The other day I finished reading Charles L. Campbell's
Preaching Jesus: New Directions for Homiletics in Han Frei's Postliberal
Theology. Essentially,
the book is an exploration of the thought, teaching, and context of Frei's use
of narrative preaching.The context seems to be the reemergence of biblical
preaching by mainline denomination liberals as their move away from subjective
religious experience and back towards the centrality of Jesus and the
meta-narrative told through the Scriptures. During the 1960s, liberal preachers
began to abandon neo-orthodoxy in favor of a more private spirituality and a
secular politics, both completely divorced from the Christ event.
Much of the book - literary interpretations of the Bible,
the meta-narrative of the Scriptures, refocus on neo-orthodoxy - is "old
hat" to me. My studies of Kierkegaard, Mullins, Barth, Brunner,
Bonhoeffer, Niebuhr, Moody, Stagg, Buber, and Wright taught me all this long
ago. But it is nice to see liberal Christians starting to get it right to some
degree.
The most interesting aspect of this book for me was the
examination of how people become "Christians" culturally and how they
come to believe what they believe. Essentially, the thesis here is that
becoming a "Christian" is a process of socialization or enculturation
within a particular cultural-linguistic community. One doesn't become a
"Christian" by having a "religious experience" but by
learning the particular language and set of practices inherent in Christianity,
a denomination, and a particular faith tradition. Furthermore, people learn the
"meaning" of a scriptural teaching and their way of
"interpreting" Scripture by adopting the cultural practices of their
faith community, not by drawing upon the sensus literalis. All of this is really about the practical
process of how individuals and community arrive at Biblical interpretation and
theology, regardless of accuracy. All of this can be quite depressing to the
learned Christian but it really seems to be the way the majority
"Christianize" themselves in practice.
Frei is said to argue that the function of the gospels is to render the identity of Jesus. I find this highly questionable but probably only overstated.

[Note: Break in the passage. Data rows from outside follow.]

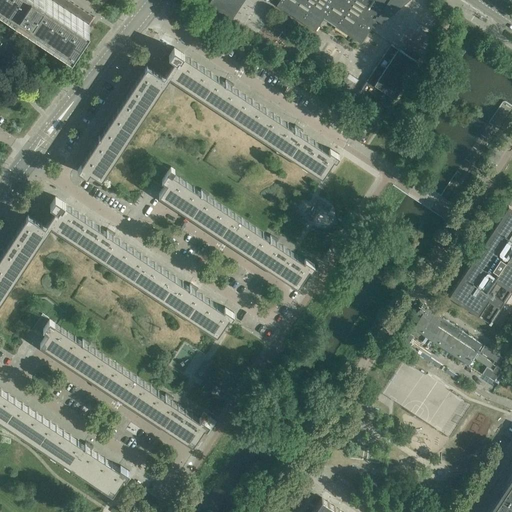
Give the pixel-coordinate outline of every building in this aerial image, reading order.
[(61,8),(55,5),(50,1),(47,0),(0,0),(0,1),(4,4),(3,6),(9,9),(10,8),(16,12),(15,14),(28,22),(29,21),(36,25),(35,27),(46,34),(47,33),(66,45),(65,47),(72,51),(88,26),(82,22),(77,19),(71,15),(66,12),(61,8)] [(61,8),(66,0),(58,0),(55,5),(61,8)] [(66,12),(72,2),(68,0),(66,0),(61,8),(66,12)] [(226,24),(241,0),(210,0),(211,1),(205,10),(226,24)] [(280,0),(277,5),(315,31),(324,18),(361,43),(378,18),(382,20),(405,0),(280,0)] [(71,15),(78,6),(72,2),(66,12),(71,15)] [(77,19),(83,9),(78,6),(71,15),(77,19)] [(82,22),(88,13),(83,9),(77,19),(82,22)] [(88,26),(94,17),(88,13),(82,22),(88,26)] [(395,98),(419,62),(398,48),(391,44),(364,85),(359,92),(366,97),(366,96),(368,98),(371,94),(377,98),(374,102),(378,104),(386,110),(395,97),(395,98)] [(292,130),(252,103),(231,89),(234,84),(226,79),(223,84),(182,57),(184,54),(174,47),(169,55),(169,56),(168,57),(168,58),(168,59),(168,60),(169,61),(169,62),(169,63),(170,64),(171,65),(175,68),(170,75),(322,175),(334,158),(336,159),(339,154),(330,148),(327,153),(300,135),(303,130),(295,125),(292,130)] [(102,178),(166,81),(148,69),(107,131),(102,128),(97,136),(102,139),(84,166),(81,164),(78,169),(87,175),(90,171),(102,178)] [(267,239),(206,198),(209,194),(201,188),(198,193),(171,175),(173,172),(161,164),(152,177),(164,185),(159,193),(160,193),(297,284),(297,285),(309,267),(311,269),(315,263),(305,257),(302,262),(275,244),(279,239),(271,234),(267,239)] [(154,188),(158,182),(152,179),(149,185),(154,188)] [(187,288),(112,238),(115,233),(107,228),(104,233),(63,206),(66,203),(56,196),(50,204),(51,205),(50,205),(50,206),(50,208),(50,209),(50,210),(50,211),(50,212),(51,213),(52,214),(52,215),(56,217),(51,224),(217,334),(228,316),(231,318),(234,312),(225,306),(222,311),(195,293),(198,288),(190,283),(187,288)] [(511,288),(511,207),(508,205),(449,295),(490,321),(511,288)] [(0,301),(47,230),(29,218),(0,262),(0,301)] [(477,352),(438,326),(439,324),(458,337),(462,331),(423,305),(412,321),(400,339),(397,343),(415,355),(418,351),(404,342),(413,328),(426,336),(422,341),(424,343),(428,337),(466,362),(465,364),(466,365),(467,363),(469,364),(477,352)] [(163,397),(88,348),(91,343),(83,337),(80,342),(53,325),(55,322),(42,313),(33,327),(45,335),(40,342),(41,343),(41,342),(192,443),(202,429),(208,433),(215,421),(207,415),(204,413),(201,416),(197,420),(170,403),(174,398),(166,392),(163,397)] [(480,345),(464,334),(460,339),(477,350),(480,345)] [(503,357),(485,345),(481,351),(499,363),(503,357)] [(493,363),(479,354),(479,353),(476,358),(490,368),(493,363)] [(219,398),(224,391),(216,385),(211,392),(219,398)] [(82,446),(0,391),(0,417),(112,492),(124,475),(126,476),(130,471),(120,465),(117,470),(90,452),(94,447),(86,441),(82,446)] [(511,511),(511,473),(486,511),(511,511)] [(344,511),(322,497),(312,511),(344,511)]
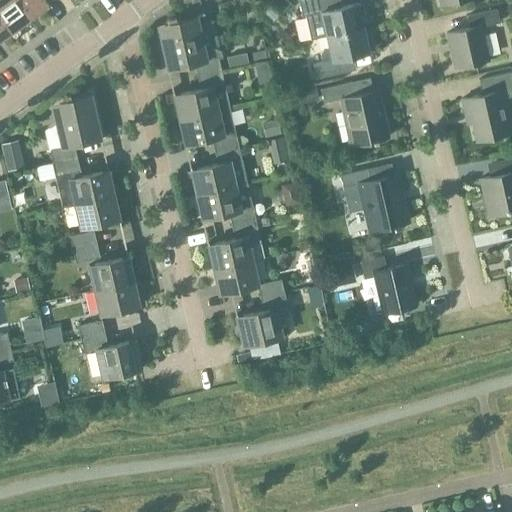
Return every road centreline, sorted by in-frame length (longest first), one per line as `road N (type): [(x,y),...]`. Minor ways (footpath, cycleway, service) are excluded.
road 1 (residential): [(202,369),(120,22)]
road 2 (residential): [(476,305),(400,0)]
road 3 (residential): [(511,477),(356,511)]
road 4 (residential): [(120,22),(0,111)]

I greatly appreciated Frei's assessment that Jesus enacted
the way of God in the world as an embodiment of the reign of God. I think this
is right on the money. This dips slightly into some of the deeper areas of
Scriptural studies involving Jesus self-understanding and prophetic vocation.
I really don't think there are any deeper aspects of
Scripture studies than the theology of Job, Roman 1, Deutero-Isaiah, and Jesus'
personal understanding of his prophetic vocation.
The book is fairly technical and might be of some interest
to preachers. However, it's probably more interesting to those who study
preaching. And though I think most evangelicals would find this book
uninteresting, liberal and more progressive Christians would find the more
practical homiletic parts very useful.